The Howard Beach resident has now written a book about the crash in the hope of inspiring others.
Its name, “Miracle on 91st Street,” is the perfect setup for what follows between the covers. Those who have heard his story, as well as Parenti, believe that it is a miracle he is still alive.
In the book, he takes the reader through his time growing up in Howard Beach, the accident and the ensuing years of recovery, which is where his message lies.
Spending seven months in three different hospitals, switching doctors and receiving numerous types of treatment taught Parenti lessons that he still carries with himself and is now sharing with others.
“All that time in the hospital really made me think,” he said. “It taught me to not worry about the little things in life and the power of perseverance.”

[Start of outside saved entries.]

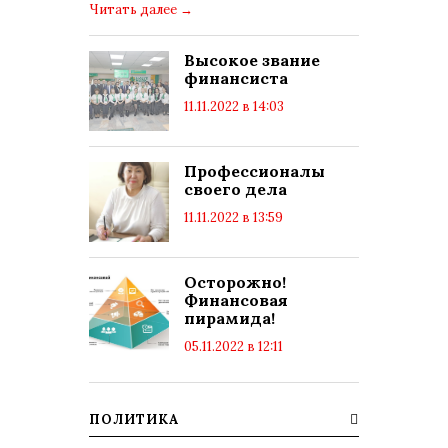
Читать далее
→
Высокое звание
финансиста
11.11.2022 в 14:03
просмотров: 11244
комментариев: 0
Профессионалы
своего дела
11.11.2022 в 13:59
просмотров: 9019
комментариев: 0
Осторожно!
Финансовая
пирамида!
05.11.2022 в 12:11
просмотров: 7960
комментариев: 0
ПОЛИТИКА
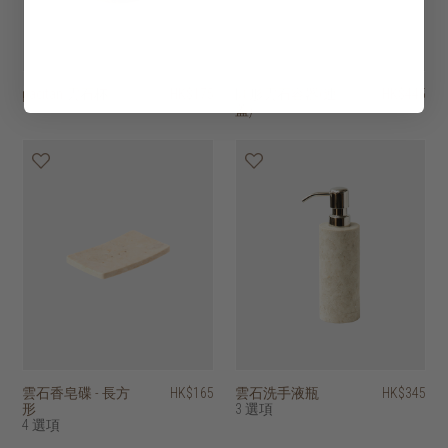
pacitan 雲石杯
HK$175
圓形雲石容器(連
HK$445
蓋)
雲石香皂碟 - 長方
HK$165
雲石洗手液瓶
HK$345
形
3 選項
4 選項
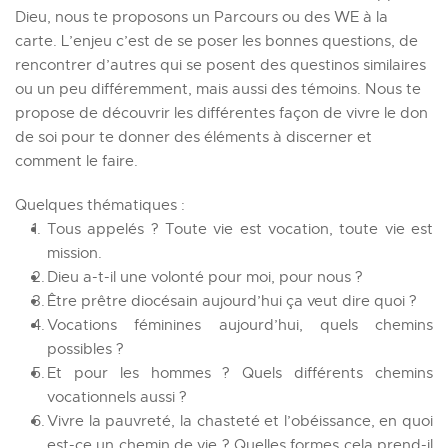
Dieu, nous te proposons un Parcours ou des WE à la 
carte. L’enjeu c’est de se poser les bonnes questions, de 
rencontrer d’autres qui se posent des questinos similaires 
ou un peu différemment, mais aussi des témoins. Nous te 
propose de découvrir les différentes façon de vivre le don 
de soi pour te donner des éléments à discerner et 
comment le faire.
Quelques thématiques :
Tous appelés ? Toute vie est vocation, toute vie est 
mission.
Dieu a-t-il une volonté pour moi, pour nous ?
Être prêtre diocésain aujourd’hui ça veut dire quoi ?
Vocations féminines aujourd’hui, quels chemins 
possibles ?
Et pour les hommes ? Quels différents chemins 
vocationnels aussi ?
Vivre la pauvreté, la chasteté et l’obéissance, en quoi 
est-ce un chemin de vie ? Quelles formes cela prend-il 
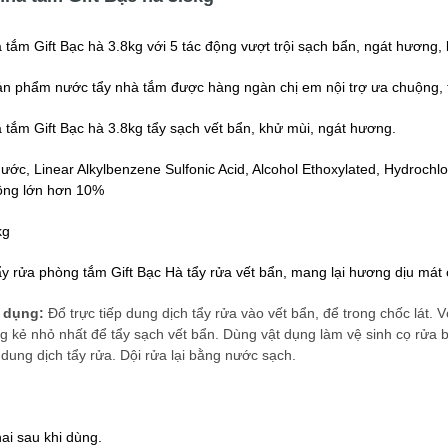
tắm Gift Bạc hà 3.8kg
với 5 tác động vượt trội sạch bẩn, ngát hương,
sản phẩm nước tẩy nhà tắm được hàng ngàn chị em nội trợ ưa chuộng, 
 tắm Gift Bạc hà 3.8kg
tẩy sạch vết bẩn, khử mùi, ngát hương.
ước, Linear Alkylbenzene Sulfonic Acid, Alcohol Ethoxylated, Hydrochl
hông lớn hơn 10%
kg
y rửa phòng tắm Gift Bạc Hà tẩy rửa vết bẩn, mang lại hương dịu mát
 dụng:
Đổ trực tiếp dung dịch tẩy rửa vào vết bẩn, để trong chốc lát.
ng kẻ nhỏ nhất để tẩy sạch vết bẩn. Dùng vật dụng làm vệ sinh cọ rửa 
i dung dịch tẩy rửa. Dội rửa lại bằng nước sạch.
ai sau khi dùng.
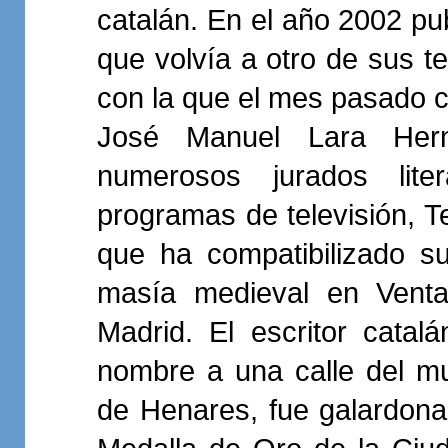
catalán. En el año 2002 pub
que volvía a otro de sus ter
con la que el mes pasado co
José Manuel Lara Her
numerosos jurados lite
programas de televisión, Te
que ha compatibilizado s
masía medieval en Venta
Madrid. El escritor cata
nombre a una calle del m
de Henares, fue galardona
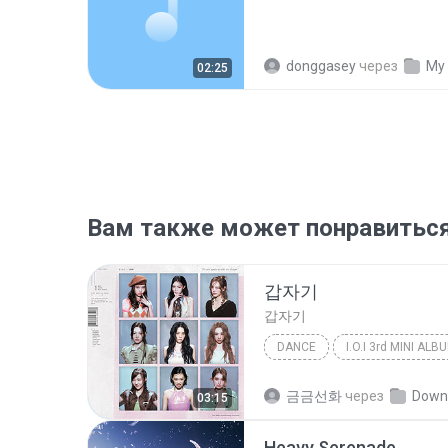
donggasey
через
My
02:25
Вам также может понравитьс
갑자기
갑자기
DANCE
Dance
아이오아이 (I.O.I)
금금선화
через
Down
03:15
Heavy Serenade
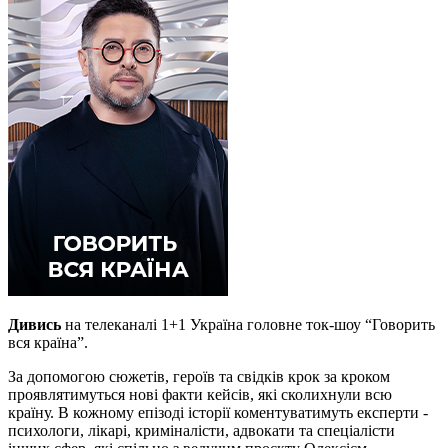
Дивись
на телеканалі 1+1 Україна головне ток-шоу “Говорить
вся країна”.
За допомогою сюжетів, героїв та свідків крок за кроком
проявлятимуться нові факти кейсів, які сколихнули всю
країну. В кожному епізоді історії коментуватимуть експерти -
психологи, лікарі, криміналісти, адвокати та спеціалісти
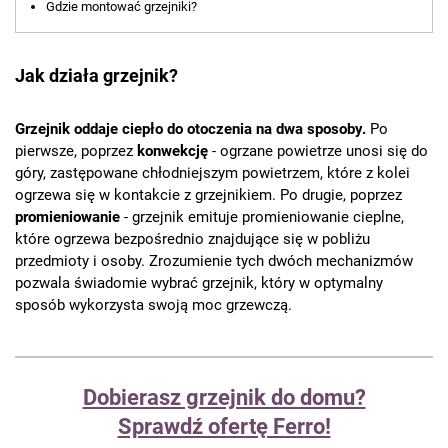
Gdzie montować grzejniki?
Jak działa grzejnik?
Grzejnik oddaje ciepło do otoczenia na dwa sposoby.
Po
pierwsze, poprzez
konwekcję
- ogrzane powietrze unosi się do
góry, zastępowane chłodniejszym powietrzem, które z kolei
ogrzewa się w kontakcie z grzejnikiem. Po drugie, poprzez
promieniowanie
- grzejnik emituje promieniowanie cieplne,
które ogrzewa bezpośrednio znajdujące się w pobliżu
przedmioty i osoby. Zrozumienie tych dwóch mechanizmów
pozwala świadomie wybrać grzejnik, który w optymalny
sposób wykorzysta swoją moc grzewczą.
Dobierasz grzejnik do domu?
Sprawdź ofertę Ferro!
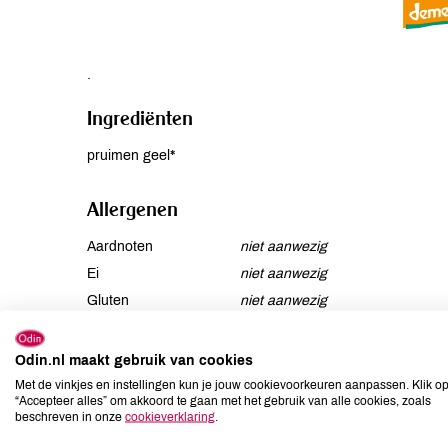
.
Ingrediënten
pruimen geel*
Allergenen
Aardnoten
niet aanwezig
Ei
niet aanwezig
Gluten
niet aanwezig
Lactose
niet aanwezig
Lupine
niet aanwezig
Odin.nl maakt gebruik van cookies
Mosterd
niet aanwezig
Met de vinkjes en instellingen kun je jouw cookievoorkeuren aanpassen. Klik o
“Accepteer alles” om akkoord te gaan met het gebruik van alle cookies, zoals
Noten
niet aanwezig
beschreven in onze
cookieverklaring
.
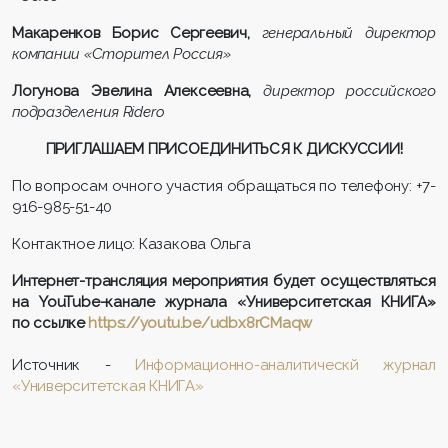
Макаренков Борис Сергеевич,
генеральный директор
компании «Сторител Россия»
Логунова Эвелина Алексеевна,
директор российского
подразделения Ridero
ПРИГЛАШАЕМ ПРИСОЕДИНИТЬСЯ К ДИСКУССИИ!
По вопросам очного участия обращаться по телефону: +7-
916-985-51-40
Контактное лицо: Казакова Ольга
Интернет-трансляция мероприятия будет осуществляться
на
YouTube-канале журнала «Университетская КНИГА»
по ссылке
https://youtu.be/udbx8rCMaqw
Источник -
Информационно-аналитическй журнал
«Университетская КНИГА»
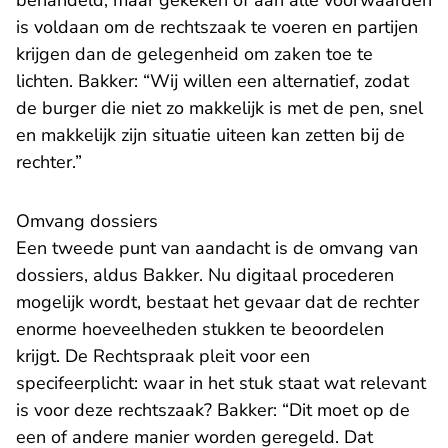
behandeld, maar gekeken of aan alle voorwaarden
is voldaan om de rechtszaak te voeren en partijen
krijgen dan de gelegenheid om zaken toe te
lichten. Bakker: “Wij willen een alternatief, zodat
de burger die niet zo makkelijk is met de pen, snel
en makkelijk zijn situatie uiteen kan zetten bij de
rechter.”
Omvang dossiers
Een tweede punt van aandacht is de omvang van
dossiers, aldus Bakker. Nu digitaal procederen
mogelijk wordt, bestaat het gevaar dat de rechter
enorme hoeveelheden stukken te beoordelen
krijgt. De Rechtspraak pleit voor een
specifeerplicht: waar in het stuk staat wat relevant
is voor deze rechtszaak? Bakker: “Dit moet op de
een of andere manier worden geregeld. Dat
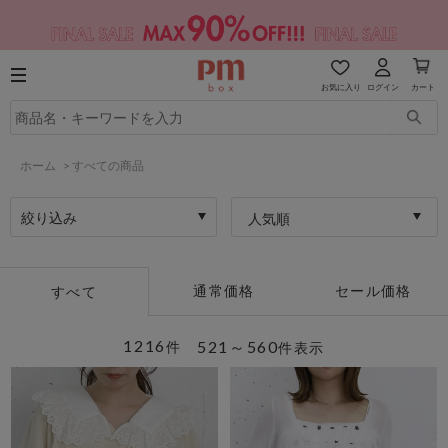
お気に入り
ログイン
カート
ホーム
>
すべての商品
絞り込み
人気順
通常価格
セール価格
すべて
1216
521～560
件
件表示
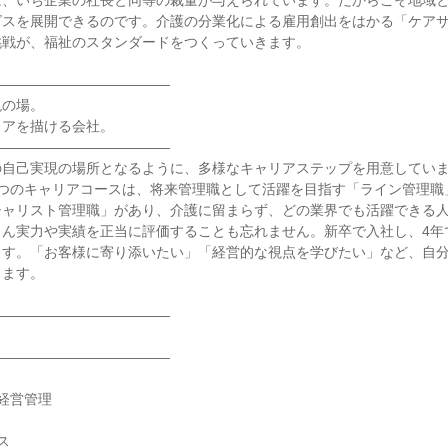
ば、いち企業の社長と同等の裁量が与えられています。だからこそ地域
ビスを展開できるのです。介護の分業化による雇用創出をはかる「ケア
戦が、福祉のスタンダードをつくっていきます。

――――――――――――

の場。

アを描ける会社。

――――――――――――

自己実現の場所となるように、多様なキャリアステップを用意しています
2つのキャリアコースは、将来管理職として活躍を目指す「ライン管理職
シャリスト管理職」があり、介護に留まらず、どの業界でも活躍できる
ろん実力や実績を正当に評価することも忘れません。新卒で入社し、4年
ます。「お客様に寄り添いたい」「経営的な視点を学びたい」など、自
ます。

――――――――――――

――――――――――――

経営管理


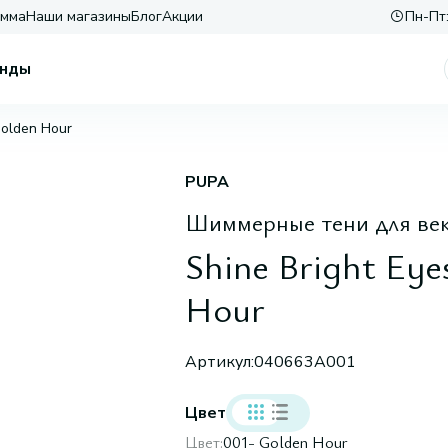
амма
Наши магазины
Блог
Акции
Пн-Пт:
нды
Golden Hour
PUPA
Шиммерные тени для ве
Shine Bright Ey
Hour
Артикул:
040663A001
Цвет
Цвет:
001- Golden Hour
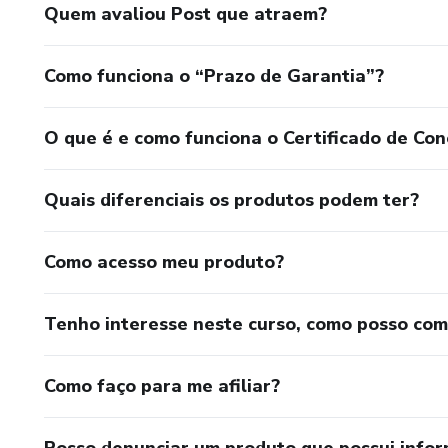
Quem avaliou Post que atraem?
Como funciona o “Prazo de Garantia”?
O que é e como funciona o Certificado de Con
Quais diferenciais os produtos podem ter?
Como acesso meu produto?
Tenho interesse neste curso, como posso co
Como faço para me afiliar?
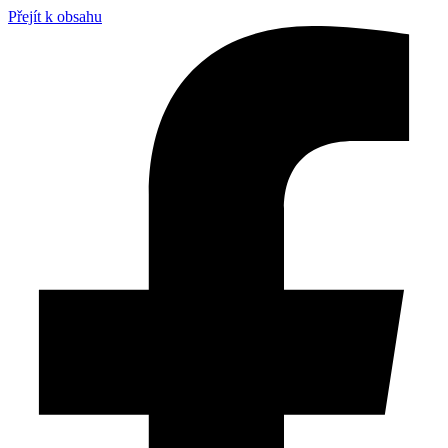
Přejít k obsahu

Throughout the novel, Parenti looks back on all the people who were there to help him through his recovery. He mentions the West Hamilton Beach Fire Department and credits them with his life, saying, “Without the quick response and expert care of The West Hamilton Beach Volunteer Fire Department, I would not be alive today.”
He is donating a portion of his profits from the book to the fire department to show his gratitude.
Even though Parenti, 49, is still dealing with some aftereffects of the accident, he says he has only gotten happier each day since the crash.
He is now a self-employed CPA residing in West Hempstead and still lives by two life lessons he learned because of the accident: the power of perseverance and that anything is possible.
“The accident changed my outlook in terms of where I’m heading in life,” Parenti said. “I want my story to inspire people to fight for what they want and never give in.”